A White House Cantata
(with lyrics by Alan Jay Lerner)
Thomas Hampson; June
Anderson; Barbra Hendricks; Kenneth Tarver; London Voices and London Symphony
Orchestra conducted by Kent Naganor
DG 463 448-2
Leonard Bernstein offers a history of the White House without tears. In fact
this concert version of 1600 Pennsylvania Avenue, the musical play,
"The Show that Got Away" as one observer remarked, is an attractive compendium
of vaudeville, formal classical, 19th century dance and West Side
Story-like styles. Hopefully, this excellent recording should help to
really establish this appealing work for there is much to enjoy in its charting
of the activities and personalities of the Presidents and their First Ladies
from George Washington to Theodore Roosevelt.
Thomas Hampson sings the role of all the Presidents with ironic humour as
well as staunch authority. In the opening number, as George Washington he
convinces contentious Congressional delegates that the capital city should
be set within 'Ten Square Miles of the Potomac River' and almost by accident
the capital is named after himself. This is a very witty piece with vaudeville
overtones and a catchy march. More wit and fun follow in 'The Thomas Jefferson
Sunday Luncheon March'. As James Buchanan, Hampson is stupidly evasive turning
from the prospect of Civil War - "Those endless petitions, For guns and
munitions, Are driving me up the wall, One would think, we're on the brink!
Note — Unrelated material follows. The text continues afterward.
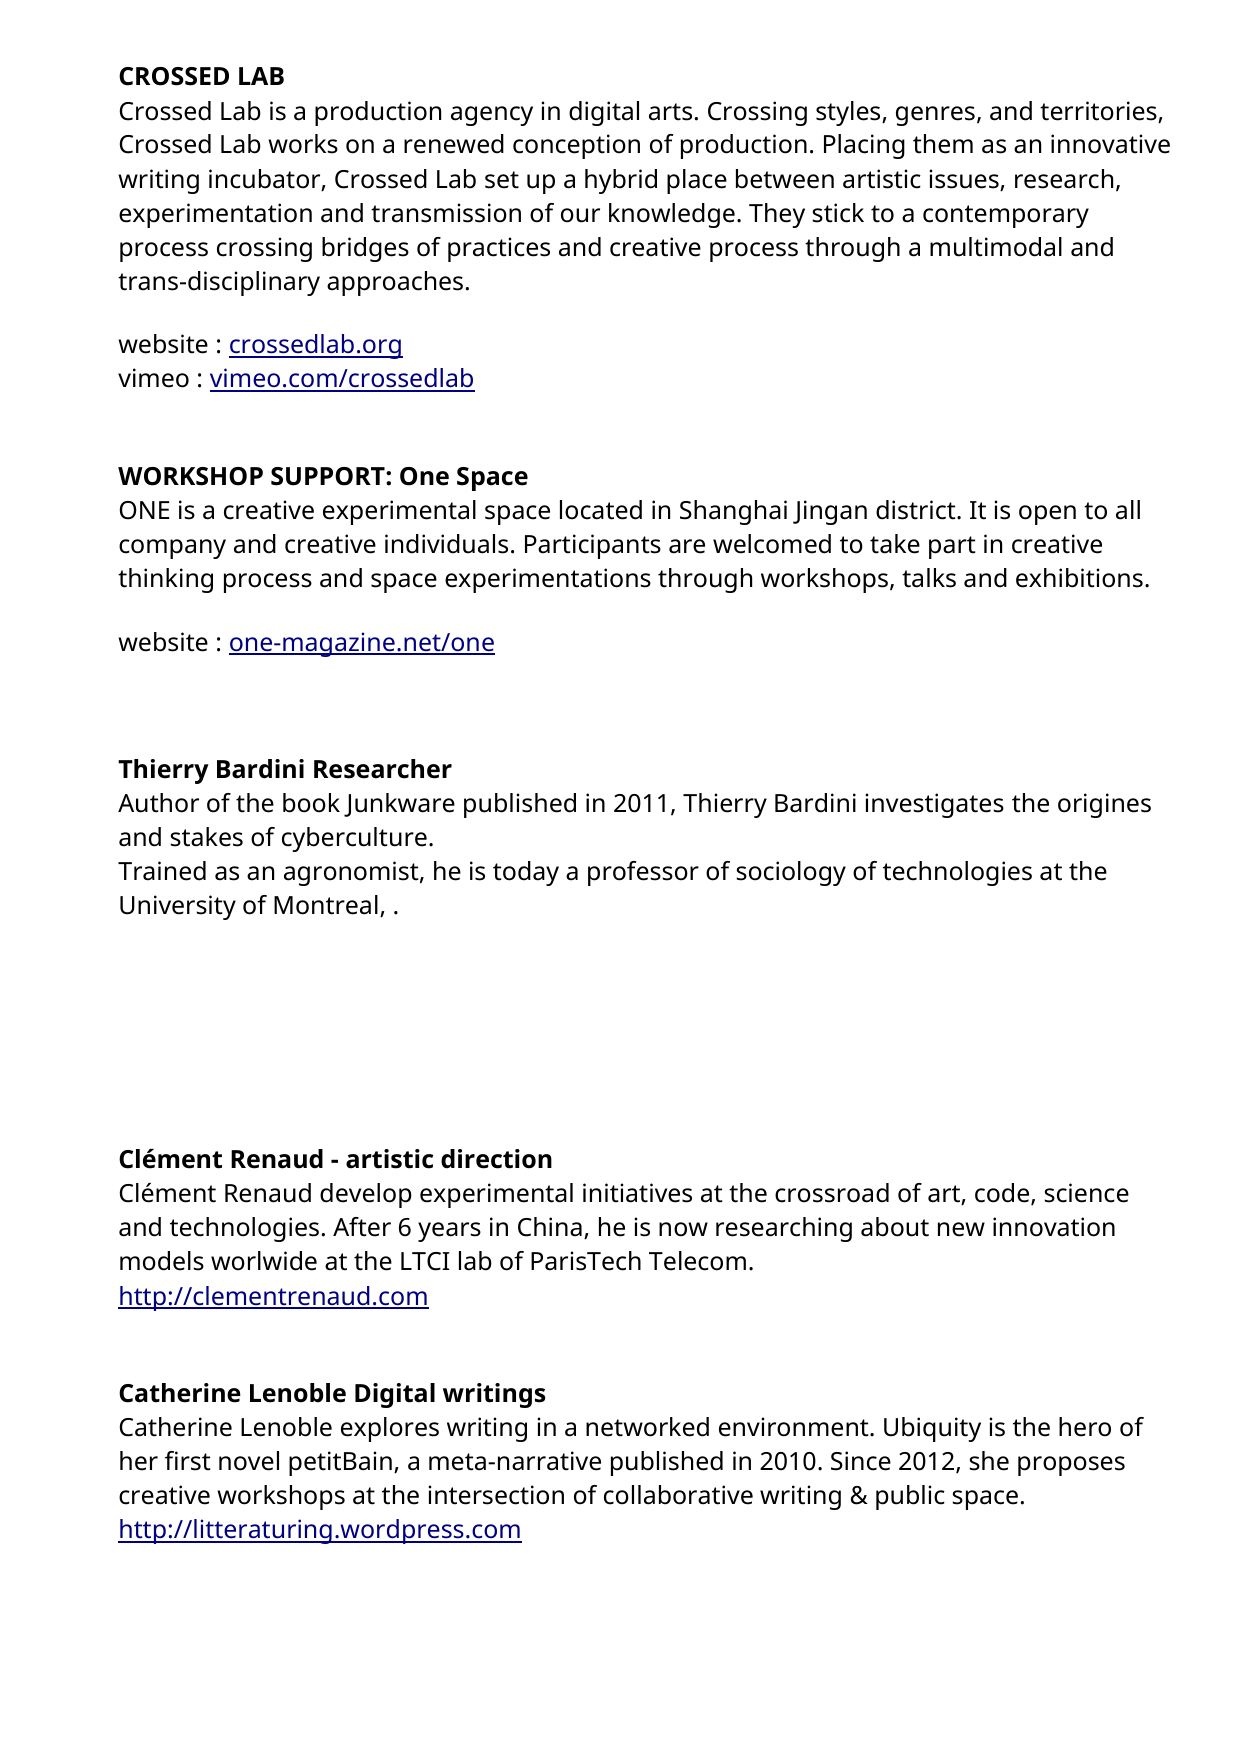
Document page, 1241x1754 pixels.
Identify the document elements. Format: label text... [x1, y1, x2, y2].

We must have a ball.". Finally he is affectingly noble in the concluding
aria as President Theodore Roosevelt singing, "To burn with pride, And not
with shame, Each time I hear My country's name
This land needs love
To make us proud."
June Anderson is all the First Ladies and she colours her voice according
to all their widely differing characters. She shines, as Abigail Adams in
her lovely recitative and aria, 'Take Care of this House' as she pleads with
the coloured servant, Lud, to watch over the leaky House as it is being built
Be always on call, For this house is the hope of us all". As Eliza
Monroe, she gently but firmly admonishes her President as they try in vain
to sleep worrying over the cares of state. She tartly remarks, "Did reason
supply That little white lie
A Negro shall equal three-fifths of a
You framed the Constitution, Framed the Blacks!" And in 'Duet
for One' she splendidly handles the spiteful catty exchange between warring
prospective First Ladies, Julia Grant and Lucy Hayes.
The story also embraces a history of Lud, the black manservant at the White
House sung ardently by Kenneth Tarver. To music very reminiscent of the romantic
ballads and Latin numbers from West Side Story he sings of his love
for 'Seena' and celebrates his, 'Lud's Wedding'. Seena, is sung by Barbara
Hendricks. Her big number is 'This Time' in which she eloquently expresses
her fears to Lud for his safety because the streets of Washington have become
dangerous as Civil War approaches.
Mention must also be made of another great set piece 'Sonatina' with music
that is very formal in 18th century classical style for the viewpoint of
the British soldiers who occupy the capital during the war of 1812. They
pounce on a feast left by the retreating President James Madison and sing
their drinking song to the tune of 'The Star-spangled banner' which as the
English General Cockburn (a pompous Neil Jenkins), remarks, "Which lately'
I am told, These Yanks have plagiarized." Enjoying their feast they rejoice
at the sight of the White House in flames "Gaze through the window At the
sweetest dish I know Called Washington falmbée". But then a deluge
of rain (historically documented) saves day.
A fine entertainment and a firm recommendation.